A re-evaluation of the anthology is particularly pressing in the light of a number of significant developments in literary studies and the literary field more broadly. As a codex technology, the anthology is coming under pressure from the extension of digitization and the growing accessibility of literary texts online. Because ready availability can also be experienced as overwhelming proliferation, it is not yet clear whether this pressure will destroy, reinvigorate and/or reconfigure the genre. Online platforms present interesting challenges and possibilities for the future of anthologising.
Moreover, advances in Digital Humanities techniques have created a new set of affordances which particularly suit the study of the anthology, presenting as it does both a vast potential dataset amenable to statistical analysis and visualisation and a highly visible paratextual apparatus circumscribed by a narrow set of formal conventions. These technologies mean that the anthology is more available as a significant object for our attention, whether close or distant.

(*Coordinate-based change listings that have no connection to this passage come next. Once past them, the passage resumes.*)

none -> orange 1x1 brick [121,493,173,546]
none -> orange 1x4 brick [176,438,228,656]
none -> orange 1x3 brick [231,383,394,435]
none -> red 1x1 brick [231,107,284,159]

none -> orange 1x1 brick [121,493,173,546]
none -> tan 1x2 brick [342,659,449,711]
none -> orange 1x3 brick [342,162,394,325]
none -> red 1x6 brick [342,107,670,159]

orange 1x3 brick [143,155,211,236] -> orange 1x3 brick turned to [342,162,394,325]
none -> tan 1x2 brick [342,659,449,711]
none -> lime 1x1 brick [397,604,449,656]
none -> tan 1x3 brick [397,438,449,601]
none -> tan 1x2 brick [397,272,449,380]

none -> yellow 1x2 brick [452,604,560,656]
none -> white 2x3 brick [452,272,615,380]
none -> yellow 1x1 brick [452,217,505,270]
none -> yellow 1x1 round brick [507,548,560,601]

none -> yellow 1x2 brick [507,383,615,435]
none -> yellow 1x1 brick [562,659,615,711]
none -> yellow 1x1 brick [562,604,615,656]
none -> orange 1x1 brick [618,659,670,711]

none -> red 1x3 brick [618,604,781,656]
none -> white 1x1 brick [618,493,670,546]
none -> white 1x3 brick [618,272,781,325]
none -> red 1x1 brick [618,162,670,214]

Finally, the surge in the commercialisation of education and the spread of large providers of education services and products with global ambitions has implications for the anthology in its impact on the selection and dissemination of literary texts for the university module or school curriculum. The expansion of service providers who are also publishers, the increasing emphasis on the education market and on students as consumers, and the necessity to follow economies of scale, will inevitably shape the anthologies to come.
We welcome contributions in the form of 90-minute panel proposals or individual submissions for 20-minute papers from scholars at all stages of their careers who have work to present on anthologies or on the anthology genre, historical or current, in any language, and from any national context or geographical region.

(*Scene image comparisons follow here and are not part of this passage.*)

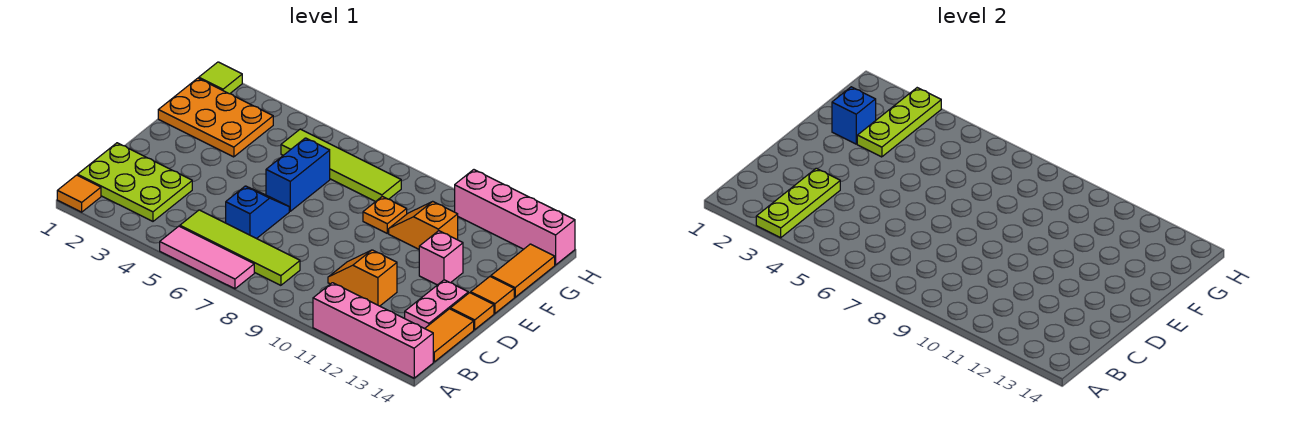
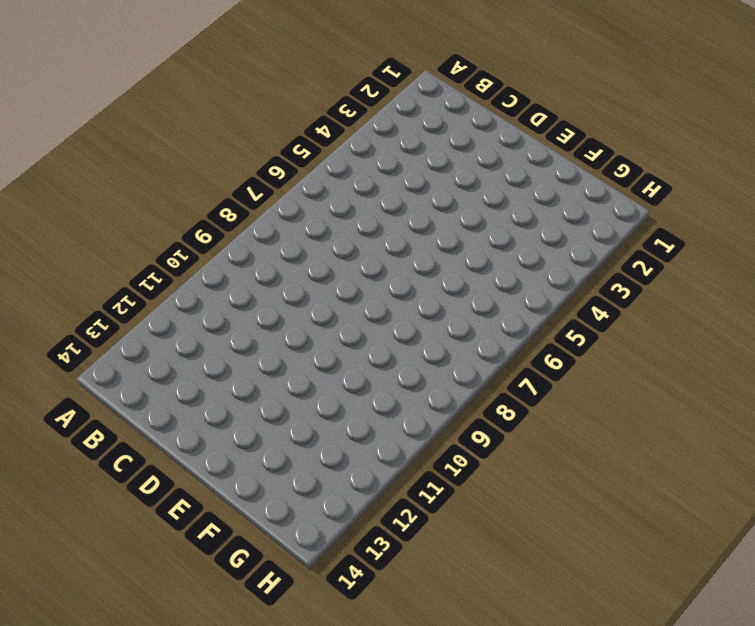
none -> orange 1x1 tile [57,175,101,212]
none -> pink 1x3 tile [160,226,254,289]
none -> pink 1x4 brick [313,283,433,378]

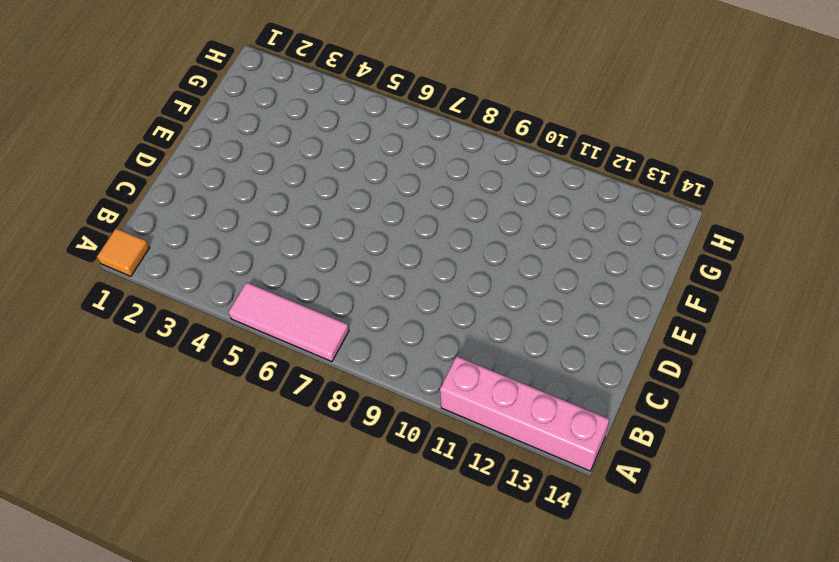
none -> lime 2x3 plate [78,143,192,221]
none -> lime 1x4 tile [180,210,300,285]
none -> orange 1x2 tile [425,309,474,362]

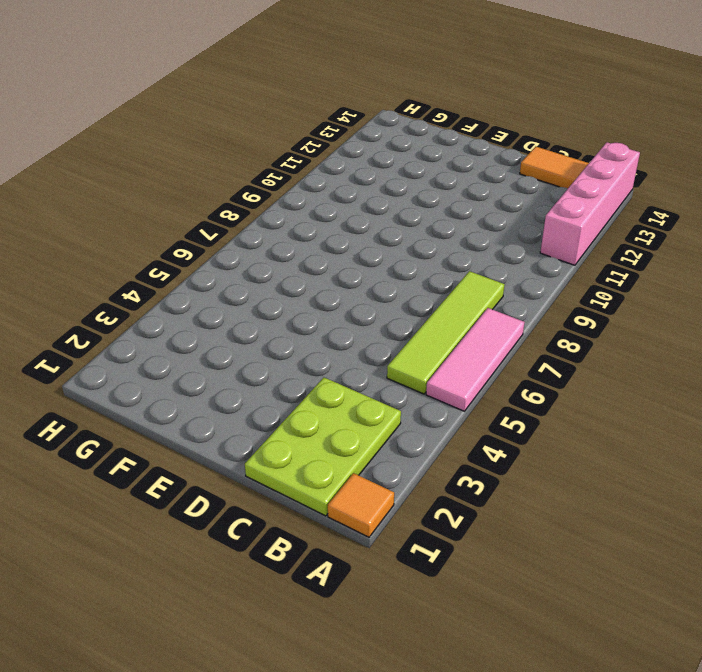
none -> blue 1x2 slope [226,186,289,239]
none -> orange 1x2 slope [328,250,397,306]
none -> pink 1x2 plate [405,280,468,329]

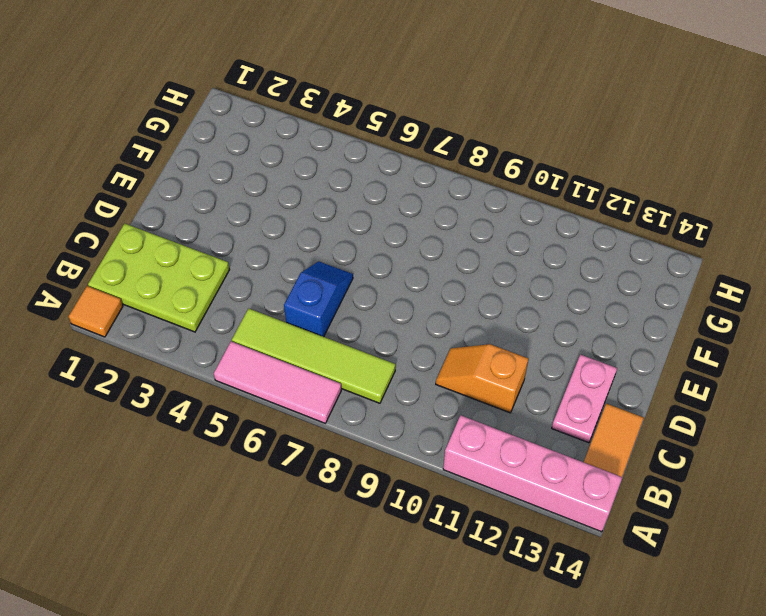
none -> orange 1x1 tile [450,293,494,330]
none -> blue 1x2 brick [266,138,330,211]
none -> pink 1x1 brick [419,231,463,285]

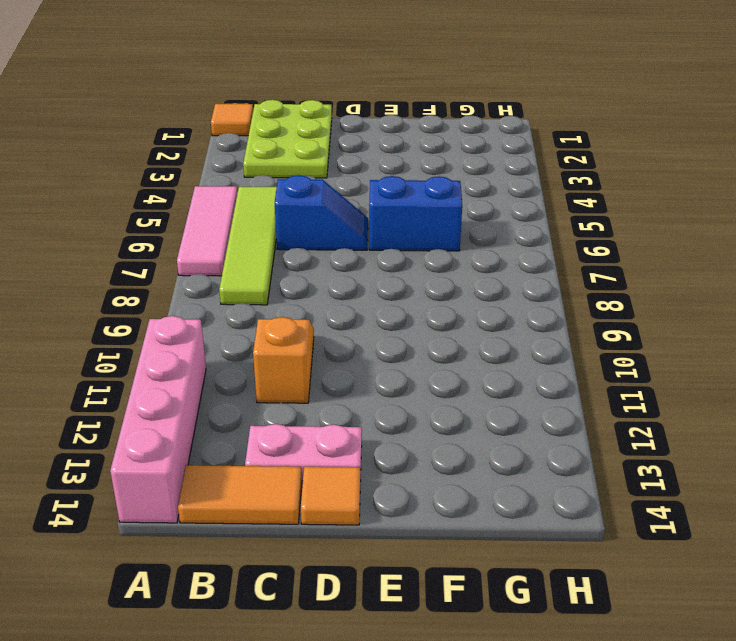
none -> pink 1x1 brick [419,231,463,285]
none -> orange 1x1 tile [471,277,514,313]
none -> orange 2x3 plate [158,78,273,157]

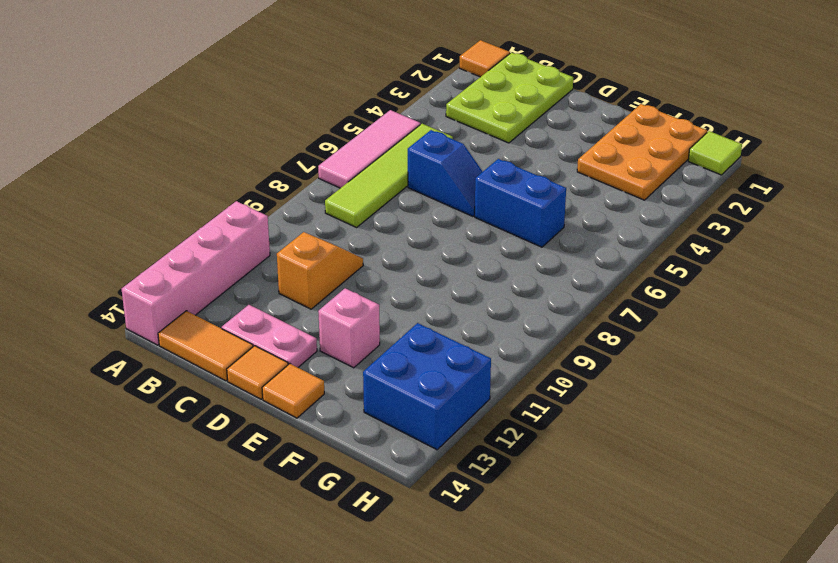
blue 2x2 brick [363,323,491,450] -> pink 1x4 brick [455,170,575,265]
none -> orange 1x1 plate [363,196,407,233]
none -> orange 1x2 slope [389,201,458,249]
none -> orange 1x2 tile [491,244,555,297]

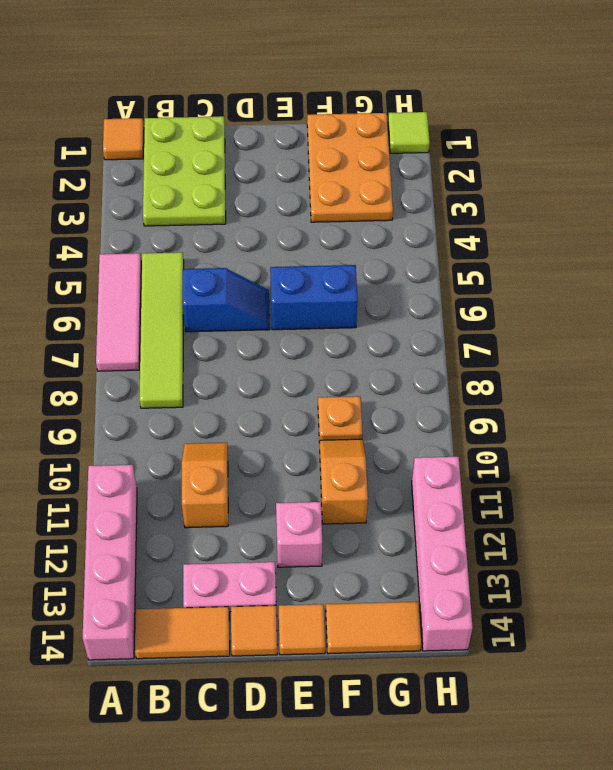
none -> lime 1x4 tile [281,129,401,202]
none -> lime 1x3 plate [756,168,840,238]
none -> blue 1x1 brick [832,87,876,144]

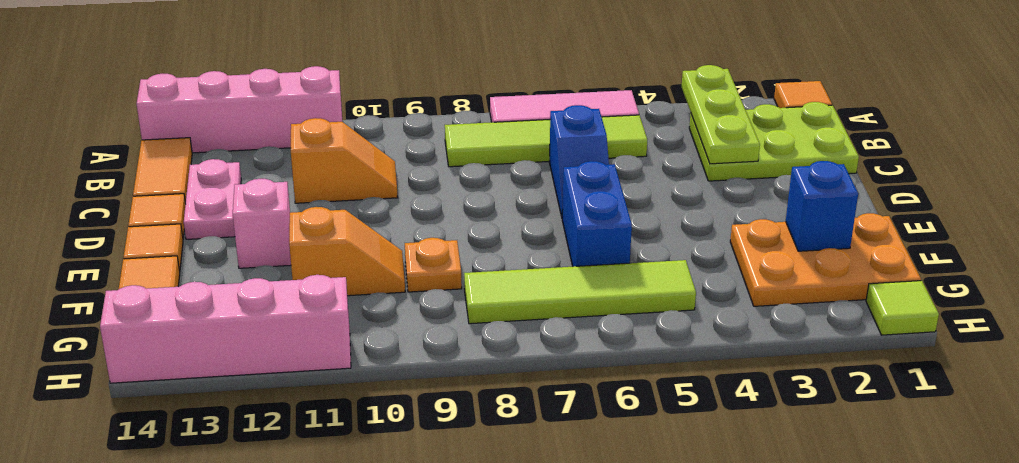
none -> lime 1x3 plate [857,88,941,157]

Topics may include, but are not limited to:
The archive (Foucault, Derrida)
· Knowledge and power
· Anthologies generating and controlling discourse
· Anthologising as colonisation
· Anthologies defining territories: time, space and ideas
The canon, inclusion and exclusion (Guillory)
· Canon formation
· Alternative anthologies
· Recovery anthologies
· Linguistic, national or geographically defined parameters
· The anthology and the literary movement
Print culture (Chartier; Genette)
· The history of anthologising – from the commonplace book to the online anthology
· Anthology in/as network
· Readership and publication
· The paratext
· Legitimacy and reputation
· Taste formation
· Anthologising as composition/curation
· Managing proliferation in the digital age
· The death of the codex anthology?
· The role of the anthology in the global education market
· Digital approaches to anthologies and other new methodologies
· Anthologies and translation
· Anthologies and globalisation: whose ‘world literature’?
How to submit
Abstracts for papers, whether for individual submissions or as part of a panel proposal, should be no more than 250 words, each accompanied by a short (100-word) bio.
Deadline for proposals: 15th March 2019
Decisions on proposals will be communicated by 31st March.